The White House followed that by cutting $25 million to six hospitals in East Jerusalem, cuts that may cripple the hospital on which many Palestinians in the West Bank and East Jerusalem rely for cancer treatment. Finally, it ended US support for exchange programs between West Bank Palestinians and Israeli Jews.

This is the end of the line. It’s the end of the line morally as the collective punishment of millions of vulnerable and disenfranchised people for the crime of desiring citizenship in a state.

And it will earn Kushner, the grandson of Holocaust survivors, a special place in Jewish history.

He’s not the first Jew to have disgraced his ancestors’ memory. Few, however, have done so from such lofty heights.

But it’s also the end of the line politically. In stripping dealism of any moral patina, Trump and Kushner are killing it.

Palestinian Authority President Mahmoud Abbas gambled his presidency on the belief that by recognizing Israel and cooperating with it to keep Israelis safe, he could achieve a deal that secures Palestinian rights. Many Palestinians long ago decided that he had failed.

Now it’s undeniable.

The response among Palestinians, sooner or later, will be to withdraw recognition and withdraw security cooperation. According to Palestinian chief negotiator Saeb Erekat, Abbas may soon announce the disbanding of the Palestinian Authority, which would remove the subcontractor that allows Israel to control the West Bank without picking up the garbage in Jenin and sending its eighteen year old soldiers to patrol every dark alleyway in Hebron.

Even if Abbas blinks this month, as he has before, it’s now only a matter of time.

The next generation of Palestinian leaders may practice violence or (as I fervently hope) nonviolence. But, either way, they’re likely to speak not about deals but about rights.

The implication will be clear: If Israel will not permit those rights, then Israel itself must go.

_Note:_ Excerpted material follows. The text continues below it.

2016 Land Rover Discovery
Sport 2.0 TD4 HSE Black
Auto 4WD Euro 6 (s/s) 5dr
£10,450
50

This discourse is already gaining ascendance on the global left. By destroying the moral foundation of the two state solution, Trump is liberating Palestinians and their supporters to move beyond it. Already, Bernie Sanders has begun speaking not about saving Israel as a democratic and Jewish state, as Obama did, but simply about achieving Palestinian rights.

The progressive Democrats emerging in Sanders’ wake may not endorse one state with full equality between the river and the sea, but neither are they likely to oppose a Palestinian national movement that demands it. After all, what could be more natural for a Democratic Party that is increasingly suspicious of nationalism, religious authority and border walls than to embrace a vision for Israel and Palestine that rejects all three?

Perhaps history would have moved in this direction anyway. But the Trump administration is hastening the shift and solidifying the trajectory.

Congratulations, Jared Kushner, deal maker extraordinaire: by denying that Palestinians have national rights, you’re destroying the chances that Israeli Jews will be able to maintain theirs.